Ted's eyes were down again now. Somehow Uncle Phil always made him feel worse by what he didn't say than a million sermons from other people would have done. He would have gladly have given up the projected journey and anything else he possessed this moment if he could have had a clean slate to show. But it was too late for that now. He had to take the consequences of his own folly.
"I see it all right, Uncle Phil," he said looking up. "Trouble is I never seem to have the sense to look until—afterward. You are awfully decent about it and letting me go to Hal's and—everything. I—I'll be gone about a week, do you mind?"
"No. Stay as long as you like. I am satisfied with your promise to make good when you do come."
Ted slipped away quickly then. He was ashamed to meet his uncle's kind eyes. He knew he was playing a crooked game with stacked cards. He hadn't exactly lied—hadn't said a word that wasn't strictly true, indeed. He was going to Hal's, but he had let his uncle think he was going to stay there the whole week whereas in reality he meant to spend the greater part of the time in Madeline Taylor's society, which was not in the bargain at all. Well he would make up later by keeping his promise about the studying. He would show them Larry wasn't the only Holiday who could make good. The dunce cap jibe rankled.
And so, having satisfied his sufficiently elastic conscience, he departed on Saturday for Springfield and adjacent points.
He had the usual "topping" time at Hal's and tore himself away with the utmost reluctance from the house-party, had half a mind, indeed, to wire Madeline he couldn't come to Holyoke. But after all that seemed rather a mean thing to do after having treated her so rough before, and in the end he had gone, only one day later than he had promised.
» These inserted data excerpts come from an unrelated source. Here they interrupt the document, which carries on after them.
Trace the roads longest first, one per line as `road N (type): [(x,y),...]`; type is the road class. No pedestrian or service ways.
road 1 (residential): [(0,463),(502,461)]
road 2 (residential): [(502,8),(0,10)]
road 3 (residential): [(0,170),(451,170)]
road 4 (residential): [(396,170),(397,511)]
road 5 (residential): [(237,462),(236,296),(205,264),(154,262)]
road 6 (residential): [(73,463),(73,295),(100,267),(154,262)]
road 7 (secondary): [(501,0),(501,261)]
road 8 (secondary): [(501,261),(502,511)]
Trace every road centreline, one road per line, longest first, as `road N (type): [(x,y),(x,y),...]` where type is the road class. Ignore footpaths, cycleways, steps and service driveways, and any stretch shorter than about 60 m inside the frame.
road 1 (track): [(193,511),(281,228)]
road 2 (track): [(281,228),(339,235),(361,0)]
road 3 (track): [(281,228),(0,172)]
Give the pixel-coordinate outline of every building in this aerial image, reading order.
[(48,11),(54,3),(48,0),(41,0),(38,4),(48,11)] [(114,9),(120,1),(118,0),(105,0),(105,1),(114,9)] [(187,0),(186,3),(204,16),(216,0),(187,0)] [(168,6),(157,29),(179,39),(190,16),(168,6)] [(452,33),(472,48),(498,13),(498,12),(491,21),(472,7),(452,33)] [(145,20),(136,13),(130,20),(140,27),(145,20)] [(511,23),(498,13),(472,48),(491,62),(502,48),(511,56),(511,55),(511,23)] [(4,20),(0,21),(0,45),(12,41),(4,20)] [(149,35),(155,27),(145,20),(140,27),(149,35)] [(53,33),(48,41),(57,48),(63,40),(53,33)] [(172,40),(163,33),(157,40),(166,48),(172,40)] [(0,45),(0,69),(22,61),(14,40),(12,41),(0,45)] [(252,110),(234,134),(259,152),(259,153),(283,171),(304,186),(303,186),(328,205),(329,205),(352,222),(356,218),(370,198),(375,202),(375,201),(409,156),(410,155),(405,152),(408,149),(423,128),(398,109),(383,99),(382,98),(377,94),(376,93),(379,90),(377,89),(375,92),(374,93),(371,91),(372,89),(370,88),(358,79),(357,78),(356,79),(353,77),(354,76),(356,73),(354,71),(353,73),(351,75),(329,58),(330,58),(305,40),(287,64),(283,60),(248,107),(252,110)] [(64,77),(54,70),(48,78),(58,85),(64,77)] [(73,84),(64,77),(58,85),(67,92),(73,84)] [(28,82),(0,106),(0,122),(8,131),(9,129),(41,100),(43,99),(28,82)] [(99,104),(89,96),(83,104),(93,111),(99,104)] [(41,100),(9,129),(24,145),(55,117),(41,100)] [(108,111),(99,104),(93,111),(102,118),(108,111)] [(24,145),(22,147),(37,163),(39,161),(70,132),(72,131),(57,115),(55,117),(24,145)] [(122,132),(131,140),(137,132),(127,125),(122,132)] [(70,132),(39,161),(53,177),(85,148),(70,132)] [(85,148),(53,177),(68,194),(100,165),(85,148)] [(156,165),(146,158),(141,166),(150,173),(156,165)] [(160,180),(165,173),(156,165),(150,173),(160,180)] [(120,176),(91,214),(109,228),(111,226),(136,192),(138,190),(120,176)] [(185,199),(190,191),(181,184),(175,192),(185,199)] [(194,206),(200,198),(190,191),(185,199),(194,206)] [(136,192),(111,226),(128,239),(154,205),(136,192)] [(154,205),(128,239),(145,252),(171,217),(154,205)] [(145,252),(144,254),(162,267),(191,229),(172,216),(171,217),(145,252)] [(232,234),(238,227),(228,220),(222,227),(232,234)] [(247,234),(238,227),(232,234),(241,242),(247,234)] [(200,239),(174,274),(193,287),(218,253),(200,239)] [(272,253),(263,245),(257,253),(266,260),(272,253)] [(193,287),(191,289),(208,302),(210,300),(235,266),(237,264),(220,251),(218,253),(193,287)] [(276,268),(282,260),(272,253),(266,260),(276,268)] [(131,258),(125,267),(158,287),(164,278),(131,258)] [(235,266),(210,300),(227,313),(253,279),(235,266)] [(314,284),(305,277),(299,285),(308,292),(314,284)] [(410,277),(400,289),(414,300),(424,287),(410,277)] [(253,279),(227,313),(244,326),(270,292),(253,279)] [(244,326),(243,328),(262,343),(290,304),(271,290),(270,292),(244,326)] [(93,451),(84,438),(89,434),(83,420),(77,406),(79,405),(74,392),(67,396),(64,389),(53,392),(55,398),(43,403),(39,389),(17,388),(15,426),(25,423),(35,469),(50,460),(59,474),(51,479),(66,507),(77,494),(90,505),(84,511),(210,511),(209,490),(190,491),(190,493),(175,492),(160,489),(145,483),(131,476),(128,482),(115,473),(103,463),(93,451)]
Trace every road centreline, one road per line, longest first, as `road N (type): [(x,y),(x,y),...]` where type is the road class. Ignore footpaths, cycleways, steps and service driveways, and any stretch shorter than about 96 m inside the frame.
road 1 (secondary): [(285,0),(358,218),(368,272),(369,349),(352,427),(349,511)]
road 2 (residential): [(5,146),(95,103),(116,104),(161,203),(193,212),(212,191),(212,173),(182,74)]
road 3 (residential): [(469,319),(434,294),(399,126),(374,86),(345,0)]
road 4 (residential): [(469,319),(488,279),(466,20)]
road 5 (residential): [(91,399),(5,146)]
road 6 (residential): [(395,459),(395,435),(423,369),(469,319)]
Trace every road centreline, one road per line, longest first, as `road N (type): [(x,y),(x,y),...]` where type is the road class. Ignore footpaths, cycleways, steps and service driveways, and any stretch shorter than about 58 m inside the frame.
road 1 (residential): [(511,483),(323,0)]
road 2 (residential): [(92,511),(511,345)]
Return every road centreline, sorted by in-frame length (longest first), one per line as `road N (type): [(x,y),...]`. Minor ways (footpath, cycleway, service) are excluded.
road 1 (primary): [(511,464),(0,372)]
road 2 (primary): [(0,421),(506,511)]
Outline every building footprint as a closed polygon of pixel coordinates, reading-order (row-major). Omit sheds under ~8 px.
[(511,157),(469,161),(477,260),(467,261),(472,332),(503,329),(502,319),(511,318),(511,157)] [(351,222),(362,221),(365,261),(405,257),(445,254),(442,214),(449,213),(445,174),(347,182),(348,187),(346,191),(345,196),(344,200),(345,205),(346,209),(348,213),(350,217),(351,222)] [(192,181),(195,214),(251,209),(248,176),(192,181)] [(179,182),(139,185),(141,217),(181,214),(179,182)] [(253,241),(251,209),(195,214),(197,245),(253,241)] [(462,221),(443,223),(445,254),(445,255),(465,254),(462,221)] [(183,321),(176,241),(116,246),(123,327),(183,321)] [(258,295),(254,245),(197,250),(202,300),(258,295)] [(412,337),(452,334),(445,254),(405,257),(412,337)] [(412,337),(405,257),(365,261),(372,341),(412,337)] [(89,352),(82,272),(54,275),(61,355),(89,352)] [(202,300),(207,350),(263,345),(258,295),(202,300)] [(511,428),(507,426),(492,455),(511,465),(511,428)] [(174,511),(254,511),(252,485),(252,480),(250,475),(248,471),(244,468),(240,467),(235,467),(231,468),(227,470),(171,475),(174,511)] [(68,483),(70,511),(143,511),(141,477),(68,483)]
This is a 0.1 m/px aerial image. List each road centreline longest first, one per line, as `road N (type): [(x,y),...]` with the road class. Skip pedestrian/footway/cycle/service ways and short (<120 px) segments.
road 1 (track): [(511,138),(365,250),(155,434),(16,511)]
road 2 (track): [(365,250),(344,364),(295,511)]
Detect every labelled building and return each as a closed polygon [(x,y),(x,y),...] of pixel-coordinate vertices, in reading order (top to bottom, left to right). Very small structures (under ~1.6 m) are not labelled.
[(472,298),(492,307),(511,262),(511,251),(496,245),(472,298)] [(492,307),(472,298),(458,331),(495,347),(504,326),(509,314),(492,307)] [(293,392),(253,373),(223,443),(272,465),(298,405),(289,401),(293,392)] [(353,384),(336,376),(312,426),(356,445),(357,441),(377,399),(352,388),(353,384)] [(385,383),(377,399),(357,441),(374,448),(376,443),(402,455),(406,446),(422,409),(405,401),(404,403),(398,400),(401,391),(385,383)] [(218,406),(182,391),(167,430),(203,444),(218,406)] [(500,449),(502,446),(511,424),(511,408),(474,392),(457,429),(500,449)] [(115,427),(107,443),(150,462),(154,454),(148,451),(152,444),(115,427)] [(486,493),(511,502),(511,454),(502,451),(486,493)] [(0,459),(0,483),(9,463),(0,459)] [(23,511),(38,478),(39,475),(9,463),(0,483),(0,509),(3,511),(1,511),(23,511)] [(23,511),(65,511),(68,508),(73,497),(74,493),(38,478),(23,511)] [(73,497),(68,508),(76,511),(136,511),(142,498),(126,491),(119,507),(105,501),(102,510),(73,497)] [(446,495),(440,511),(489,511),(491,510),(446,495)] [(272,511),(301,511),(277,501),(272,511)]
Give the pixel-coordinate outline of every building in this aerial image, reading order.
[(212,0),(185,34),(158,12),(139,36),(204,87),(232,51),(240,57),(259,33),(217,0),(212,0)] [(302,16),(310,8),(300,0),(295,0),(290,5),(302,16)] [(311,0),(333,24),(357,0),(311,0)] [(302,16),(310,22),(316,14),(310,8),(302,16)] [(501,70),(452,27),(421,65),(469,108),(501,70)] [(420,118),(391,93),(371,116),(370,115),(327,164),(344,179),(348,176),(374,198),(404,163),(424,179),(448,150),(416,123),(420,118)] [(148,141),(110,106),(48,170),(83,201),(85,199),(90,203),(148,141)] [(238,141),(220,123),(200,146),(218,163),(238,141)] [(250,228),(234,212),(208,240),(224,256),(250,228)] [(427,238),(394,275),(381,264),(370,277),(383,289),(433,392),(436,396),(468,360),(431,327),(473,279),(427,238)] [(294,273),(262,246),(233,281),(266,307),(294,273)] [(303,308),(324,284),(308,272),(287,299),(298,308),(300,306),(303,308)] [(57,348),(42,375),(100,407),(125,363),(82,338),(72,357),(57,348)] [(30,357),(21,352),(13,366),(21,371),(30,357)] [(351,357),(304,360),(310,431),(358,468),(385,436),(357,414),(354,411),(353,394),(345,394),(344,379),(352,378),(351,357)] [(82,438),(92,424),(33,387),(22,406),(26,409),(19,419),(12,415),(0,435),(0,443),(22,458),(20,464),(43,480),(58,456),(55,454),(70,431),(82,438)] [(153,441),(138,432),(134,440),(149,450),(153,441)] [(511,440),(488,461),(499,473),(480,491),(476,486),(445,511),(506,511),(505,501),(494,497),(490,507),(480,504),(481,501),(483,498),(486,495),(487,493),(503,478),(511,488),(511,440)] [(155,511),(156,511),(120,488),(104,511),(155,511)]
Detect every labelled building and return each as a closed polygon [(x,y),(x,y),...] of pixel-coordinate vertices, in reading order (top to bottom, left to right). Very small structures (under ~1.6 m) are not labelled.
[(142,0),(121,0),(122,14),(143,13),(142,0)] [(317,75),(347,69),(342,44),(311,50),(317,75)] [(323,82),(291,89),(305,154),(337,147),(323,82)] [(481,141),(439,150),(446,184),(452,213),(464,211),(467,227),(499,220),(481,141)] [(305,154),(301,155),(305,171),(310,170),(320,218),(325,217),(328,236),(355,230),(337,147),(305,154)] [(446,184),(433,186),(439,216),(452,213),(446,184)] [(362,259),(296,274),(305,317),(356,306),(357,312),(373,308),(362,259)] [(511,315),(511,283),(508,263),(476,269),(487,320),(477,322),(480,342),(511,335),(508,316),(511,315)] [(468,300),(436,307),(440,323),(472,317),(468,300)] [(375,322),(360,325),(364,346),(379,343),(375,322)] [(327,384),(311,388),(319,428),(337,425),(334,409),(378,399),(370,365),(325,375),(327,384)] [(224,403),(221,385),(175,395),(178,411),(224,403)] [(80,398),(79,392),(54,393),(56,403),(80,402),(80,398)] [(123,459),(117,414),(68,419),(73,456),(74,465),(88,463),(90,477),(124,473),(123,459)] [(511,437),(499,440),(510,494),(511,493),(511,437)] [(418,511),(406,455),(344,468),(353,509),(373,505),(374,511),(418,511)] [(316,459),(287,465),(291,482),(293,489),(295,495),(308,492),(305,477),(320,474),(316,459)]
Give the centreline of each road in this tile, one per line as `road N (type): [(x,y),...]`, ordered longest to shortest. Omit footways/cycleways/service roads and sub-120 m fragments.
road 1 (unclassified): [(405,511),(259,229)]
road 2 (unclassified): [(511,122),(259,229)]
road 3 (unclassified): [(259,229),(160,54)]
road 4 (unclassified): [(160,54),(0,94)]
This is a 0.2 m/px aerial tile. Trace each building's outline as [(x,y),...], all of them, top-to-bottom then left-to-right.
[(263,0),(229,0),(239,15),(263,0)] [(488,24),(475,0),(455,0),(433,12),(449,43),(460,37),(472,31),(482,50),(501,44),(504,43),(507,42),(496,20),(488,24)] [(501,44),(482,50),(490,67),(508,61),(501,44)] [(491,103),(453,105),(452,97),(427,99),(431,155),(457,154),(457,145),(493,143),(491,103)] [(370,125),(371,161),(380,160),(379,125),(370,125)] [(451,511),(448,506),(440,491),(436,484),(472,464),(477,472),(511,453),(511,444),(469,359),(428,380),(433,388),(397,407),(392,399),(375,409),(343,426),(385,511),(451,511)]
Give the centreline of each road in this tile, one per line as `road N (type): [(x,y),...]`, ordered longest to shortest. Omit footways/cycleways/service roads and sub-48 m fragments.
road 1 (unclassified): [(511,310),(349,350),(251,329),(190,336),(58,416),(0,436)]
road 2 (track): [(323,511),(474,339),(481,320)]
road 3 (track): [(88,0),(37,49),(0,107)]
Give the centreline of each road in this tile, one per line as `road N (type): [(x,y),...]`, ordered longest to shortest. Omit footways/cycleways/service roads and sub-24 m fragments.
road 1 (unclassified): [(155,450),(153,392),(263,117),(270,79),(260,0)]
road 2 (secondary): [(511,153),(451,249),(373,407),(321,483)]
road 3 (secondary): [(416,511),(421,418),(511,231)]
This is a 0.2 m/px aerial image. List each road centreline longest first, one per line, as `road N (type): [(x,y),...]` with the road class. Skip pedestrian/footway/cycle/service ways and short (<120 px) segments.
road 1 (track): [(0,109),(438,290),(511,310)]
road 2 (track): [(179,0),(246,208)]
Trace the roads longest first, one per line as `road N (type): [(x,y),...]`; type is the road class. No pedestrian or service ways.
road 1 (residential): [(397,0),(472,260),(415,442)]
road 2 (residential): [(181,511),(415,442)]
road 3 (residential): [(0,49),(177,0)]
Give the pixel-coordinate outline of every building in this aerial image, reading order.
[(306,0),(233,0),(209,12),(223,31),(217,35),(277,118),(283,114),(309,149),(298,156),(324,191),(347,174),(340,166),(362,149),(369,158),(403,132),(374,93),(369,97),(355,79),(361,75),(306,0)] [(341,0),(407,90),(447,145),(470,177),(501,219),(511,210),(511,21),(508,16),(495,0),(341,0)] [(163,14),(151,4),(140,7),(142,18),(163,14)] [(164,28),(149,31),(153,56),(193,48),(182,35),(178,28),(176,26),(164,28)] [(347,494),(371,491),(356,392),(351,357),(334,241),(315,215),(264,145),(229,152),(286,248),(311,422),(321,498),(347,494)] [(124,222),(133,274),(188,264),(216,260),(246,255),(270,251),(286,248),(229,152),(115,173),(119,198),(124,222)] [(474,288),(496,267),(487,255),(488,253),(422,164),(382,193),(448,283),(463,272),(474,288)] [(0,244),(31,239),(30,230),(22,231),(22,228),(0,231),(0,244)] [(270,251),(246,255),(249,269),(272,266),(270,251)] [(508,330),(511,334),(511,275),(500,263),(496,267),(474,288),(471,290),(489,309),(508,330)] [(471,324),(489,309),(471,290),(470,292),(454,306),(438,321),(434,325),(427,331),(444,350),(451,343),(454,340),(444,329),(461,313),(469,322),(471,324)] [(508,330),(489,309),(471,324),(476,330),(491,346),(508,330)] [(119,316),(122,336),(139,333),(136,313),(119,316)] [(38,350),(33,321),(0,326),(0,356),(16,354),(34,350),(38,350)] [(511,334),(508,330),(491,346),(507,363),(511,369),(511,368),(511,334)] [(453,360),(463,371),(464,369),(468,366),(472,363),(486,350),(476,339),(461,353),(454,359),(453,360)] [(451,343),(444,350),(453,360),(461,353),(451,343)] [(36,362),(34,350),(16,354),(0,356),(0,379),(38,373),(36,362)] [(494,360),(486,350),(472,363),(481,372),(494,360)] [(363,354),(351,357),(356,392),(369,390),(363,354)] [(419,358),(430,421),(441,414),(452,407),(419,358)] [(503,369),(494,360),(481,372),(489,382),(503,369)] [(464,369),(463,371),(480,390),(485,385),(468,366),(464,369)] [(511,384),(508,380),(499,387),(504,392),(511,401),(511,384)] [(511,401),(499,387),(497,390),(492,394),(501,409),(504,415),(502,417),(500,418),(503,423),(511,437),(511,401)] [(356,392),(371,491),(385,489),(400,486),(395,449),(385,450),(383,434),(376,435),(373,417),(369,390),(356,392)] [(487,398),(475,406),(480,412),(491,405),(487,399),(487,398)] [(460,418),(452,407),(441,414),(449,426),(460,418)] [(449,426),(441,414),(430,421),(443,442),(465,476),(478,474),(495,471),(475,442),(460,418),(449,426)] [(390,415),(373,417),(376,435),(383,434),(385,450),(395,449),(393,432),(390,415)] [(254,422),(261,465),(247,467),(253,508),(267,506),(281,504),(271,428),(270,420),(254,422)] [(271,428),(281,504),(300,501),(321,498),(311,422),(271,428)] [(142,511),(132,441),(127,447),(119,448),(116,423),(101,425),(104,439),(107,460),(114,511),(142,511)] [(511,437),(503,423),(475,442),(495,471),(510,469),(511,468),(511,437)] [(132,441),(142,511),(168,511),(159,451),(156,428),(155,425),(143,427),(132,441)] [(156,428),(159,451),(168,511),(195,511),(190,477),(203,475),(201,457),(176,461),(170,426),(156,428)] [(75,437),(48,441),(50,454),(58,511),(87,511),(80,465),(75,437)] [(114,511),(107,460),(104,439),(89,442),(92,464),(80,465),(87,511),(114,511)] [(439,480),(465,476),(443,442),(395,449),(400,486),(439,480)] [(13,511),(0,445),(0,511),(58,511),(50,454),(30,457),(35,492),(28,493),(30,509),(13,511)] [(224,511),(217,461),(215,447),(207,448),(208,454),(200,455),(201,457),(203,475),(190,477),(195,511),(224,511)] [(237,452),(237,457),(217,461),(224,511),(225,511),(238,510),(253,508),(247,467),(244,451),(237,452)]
It was characteristic that, arrived at his destination, he straightway forgot the pleasures he was foregoing at Hal's and plunged whole-heartedly into amusing himself to the utmost with Madeline Taylor. Carpe Diem was Ted Holiday's motto.
Madeline had indeed proved unexpectedly pretty and attractive when she opened the door to him on Cousin Emma's little box of a front porch, clad all in white and wearing no extraneous ornament of any sort, blushing delightfully and obviously more than glad of his coming. He would not have been Ted Holiday if he hadn't risen to the occasion. The last girl in sight was usually the only girl for him so long as she was in sight and sufficiently jolly and good to look upon.
A little later Madeline donned a trim tailored black sailor hat and a pretty and becoming pale green sweater and the two went down the steps together, bound for an excursion to the park. As they descended Ted's hand slipped gallantly under the girl's elbow and she leaned on it ever so little, reveling in the ceremony and prolonging it as much as possible. Well she knew that Cousin Emma and the children were peering out from behind the curtains of the front bedroom upstairs, and that Mrs. Bascom and her stuck up daughter Lily had their faces glued to the pane next door. They would all see that this was no ordinary beau, but a real swell like the magnificent young men in the movies. Perhaps as she descended Cousin Emma's steps and went down the path between the tiger lilies and peonies that flanked the graveled path with Ted Holiday beside her, Madeline Taylor had her one perfect moment.